__SET OF TASKS__.
[a] Reproduce everything in the post on informatics and data science from "What is the" down to "in biomedical informatics.".
[b] In the post on informatics and data science, whose consensus definition of biomedical informatics is quoted?
[c] Resume the post on informatics and data science after its last sentence and keep writing.
[EXTRACT — start]
Friday, July 10, 2015

What is the Difference (If Any) Between Informatics and Data Science?

I am increasingly asked to describe the difference between data science and biomedical informatics. Distinguishing these disciplines takes on added importance with the recent publication of the NIH Advisory Committee to the Director, National Library of Medicine (NLM) Working Group, report on the future of the NLM, which calls for NLM to become a leader in data science at NIH. NLM has of course historically been a leader in research and training in biomedical informatics.

What is, if any, the difference between informatics and data science? Let me start with definitions. I have written my own definitions of biomedical informatics [1] but for the sake of the community, let me quote the latest consensus definition from our professional association, the American Medical Informatics Association (AMIA) [2]: "Biomedical informatics (BMI) is the interdisciplinary field that studies and pursues the effective uses of biomedical data, information, and knowledge for scientific inquiry, problem solving and decision making, motivated by efforts to improve human health."

How is data science defined? It is not as easy to find an "official" definition of data science, but a good starting point might be the definition from Wikipedia, which is the "extraction of knowledge from large volumes of data that are structured or unstructured." The Wikipedia article references that definition from a paper by Vasant Dhar [3] and a blog posting by Jeff Leek. A Google search also points out some highly-cited sources from O’Reilly & Associates Media and Forbes Magazine. The Forbes article quotes the famous information scientist Hal Varian, who has noted, "The ability to take data - to be able to understand it, to process it, to extract value from it, to visualize it, to communicate it - that’s going to be a hugely important skill in the next decades." I myself have written that the core competencies of data science are statistics, especially machine learning; data-oriented computer programming, especially of querying databases; domain understanding where the analysis and interpretation will be applied; business processes; and communications.

I believe that whether data science is distinct from, partially overlapping with, or a subset of informatics is defined by how broadly one defines informatics. I tend to take a very broad definition of informatics, because I understand that its "sociotechnical" nature [4] covers many facets of data, information, and knowledge, including their technological as well as social context. Informatics recognizes that many aspects of data influence its use, aggregation, and interpretation. I have expressed concern in the past that data scientists need to understand research methodology, in particular how we distinguish cause-and-effect from correlation.
[EXTRACT — finish]
[DATA FOR REVIEW — start]
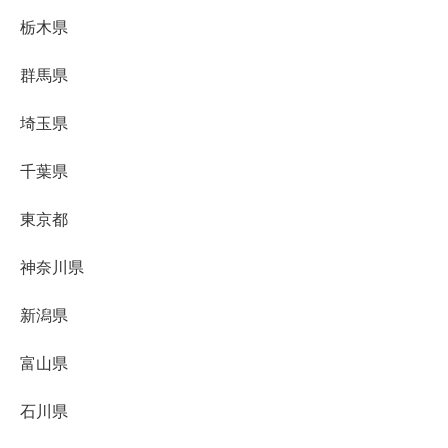
栃木県
群馬県
埼玉県
千葉県
東京都
神奈川県
新潟県
富山県
石川県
[DATA FOR REVIEW — finish]
__SOLVED PROBLEMS__.
[a]
What is the Difference (If Any) Between Informatics and Data Science?

I am increasingly asked to describe the difference between data science and biomedical informatics. Distinguishing these disciplines takes on added importance with the recent publication of the NIH Advisory Committee to the Director, National Library of Medicine (NLM) Working Group, report on the future of the NLM, which calls for NLM to become a leader in data science at NIH. NLM has of course historically been a leader in research and training in biomedical informatics.

[b] The American Medical Informatics Association (AMIA)'s

[c]
One possible way to answer the question of distinction between data science and informatics is to think about areas of informatics that are not ordinarily considered part of data science. I can think of (at least) several. One is usability. We know through the recent massive adoption of the electronic health record EHR) that there are significant usability challenges of current EHRs [5]. These not only adversely impact workflow, another important informatics topic, but may compromise safety. Another area of informatics we have come to recognize as critical is adherence to standards so that we may achieve better system interoperability. Finally, we also know that informatics is riddled with challenging "people and organizational issues" as information systems profoundly impact healthcare and individual health in many ways [6].

There is no question that what we can do with data is important for informatics, larger healthcare, and society as a whole. Informatics has recognized this for decades, but it also knows that there is much context beyond the data itself, and to this end, we are best served by viewing data science as a proper subset of informatics, certainly in the biomedical and health domain.


1. Hersh, W (2009). A stimulus to define informatics and health information technology. BMC Medical Informatics & Decision Making. 9: 24.
2. Kulikowski, CA, Shortliffe, EH, et al. (2012). AMIA Board white paper: definition of biomedical informatics and specification of core competencies for graduate education in the discipline. Journal of the American Medical Informatics Association. 19: 931-938.
3. Dhar, V (2013). Data science and prediction. Communications of the ACM. 56(12): 64-73.
4. Coiera, E (2007). Putting the technical back into socio-technical systems research. International Journal of Medical Informatics. 76(Supp 1): 98-103.
5. Zhang, J and Walji, M, Eds. (2014). Better EHR - Usability, workflow & cognitive support in electronic health records. Houston, TX, National Center for Cognitive Informatics & Decision Making in Healthcare.
6. Ash, JS, Berg, M, et al. (2004). Some unintended consequences of information technology in health care: the nature of patient care information system related errors. Journal of the American Medical Informatics Association. 11: 104-112.


  1. Well said Bill. In particular I agree that while it certainly may be that BMI involves lots of "data science", it is broader. As a biomedical informatician that spends essentially all of my time working on health care information standards and the implication of data capture on workflow (usability), if those are not informatics I'm without a home...

  2. I agree that the overlap between Data Science and Informatics depends on their definition. As an engineer turned research scientist, turned data scientist I recognize the peculiarity of Data Science in a unique intersection of skills (technical, communication, business) and cutting edge approaches (latest in machine learning, distributed computing and storage ) that may not be equally and synchronically required in Informatics. And yes every data scientist has to be at least familiar with research methodology.